▸ **Extracted entries**:

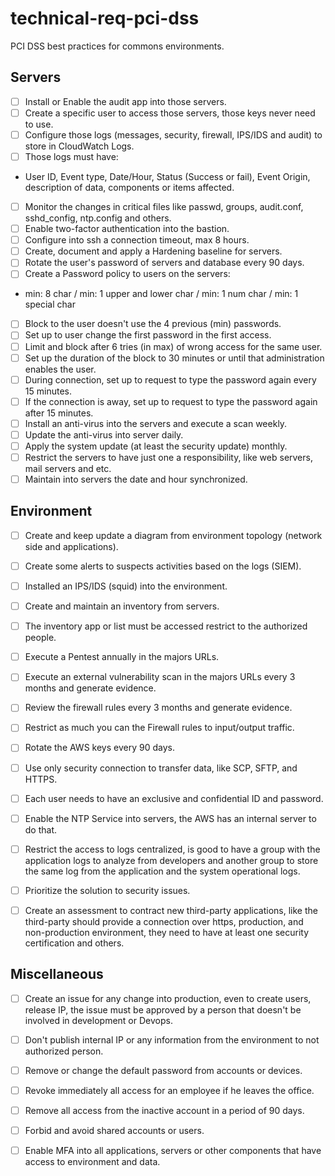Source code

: # technical-req-pci-dss
PCI DSS best practices for commons environments.

## Servers
- [ ] Install or Enable the audit app into those servers.
- [ ] Create a specific user to access those servers, those keys never need to use.
- [ ] Configure those logs (messages, security, firewall, IPS/IDS and audit) to store in CloudWatch Logs.
- [ ] Those logs must have:
- User ID, Event type, Date/Hour, Status (Success or fail), Event Origin, description of data, components or items affected.
- [ ] Monitor the changes in critical files like passwd, groups, audit.conf, sshd_config, ntp.config and others.
- [ ] Enable two-factor authentication into the bastion.
- [ ] Configure into ssh a connection timeout, max 8 hours.
- [ ] Create, document and apply a Hardening baseline for servers.
- [ ] Rotate the user's password of servers and database every 90 days.
- [ ] Create a Password policy to users on the servers: 
- min: 8 char / min: 1 upper and lower char / min: 1 num char / min: 1 special char
- [ ] Block to the user doesn't use the 4 previous (min) passwords.
- [ ] Set up to user change the first password in the first access.
- [ ] Limit and block after 6 tries (in max) of wrong access for the same user.
- [ ] Set up the duration of the block to 30 minutes or until that administration enables the user.
- [ ] During connection, set up to request to type the password again every 15 minutes.
- [ ] If the connection is away, set up to request to type the password again after 15 minutes.
- [ ] Install an anti-virus into the servers and execute a scan weekly.
- [ ] Update the anti-virus into server daily.
- [ ] Apply the system update (at least the security update) monthly.
- [ ] Restrict the servers to have just one a responsibility, like web servers, mail servers and etc.
- [ ] Maintain into servers the date and hour synchronized. 

## Environment
- [ ] Create and keep update a diagram from environment topology (network side and applications).
- [ ] Create some alerts to suspects activities based on the logs (SIEM).
- [ ] Installed an IPS/IDS (squid) into the environment.
- [ ] Create and maintain an inventory from servers.
- [ ] The inventory app or list must be accessed restrict to the authorized people.
- [ ] Execute a Pentest annually in the majors URLs.
- [ ] Execute an external vulnerability scan in the majors URLs every 3 months and generate evidence.
- [ ] Review the firewall rules every 3 months and generate evidence.
- [ ] Restrict as much you can the Firewall rules to input/output traffic.
- [ ] Rotate the AWS keys every 90 days.
- [ ] Use only security connection to transfer data, like SCP, SFTP, and HTTPS.
- [ ] Each user needs to have an exclusive and confidential ID and password.
- [ ] Enable the NTP Service into servers, the AWS has an internal server to do that.
- [ ] Restrict the access to logs centralized, is good to have a group with the application logs to analyze from developers and another group to store the same log from the application and the system operational logs.
- [ ] Prioritize the solution to security issues.
- [ ] Create an assessment to contract new third-party applications, like the third-party should provide a connection over https, production, and non-production environment, they need to have at least one security certification and others.





## Miscellaneous
- [ ] Create an issue for any change into production, even to create users, release IP, the issue must be approved by a person that doesn't be involved in development or Devops.
- [ ] Don't publish internal IP or any information from the environment to not authorized person.
- [ ] Remove or change the default password from accounts or devices.
- [ ] Revoke immediately all access for an employee if he leaves the office.
- [ ] Remove all access from the inactive account in a period of 90 days.
- [ ] Forbid and avoid shared accounts or users.
- [ ] Enable MFA into all applications, servers or other components that have access to environment and data.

▸ **Exercise prompt**:
Looking back over the listing, work out how many lines include the string "users". Write only that number.

▸ **Problem solution**:
3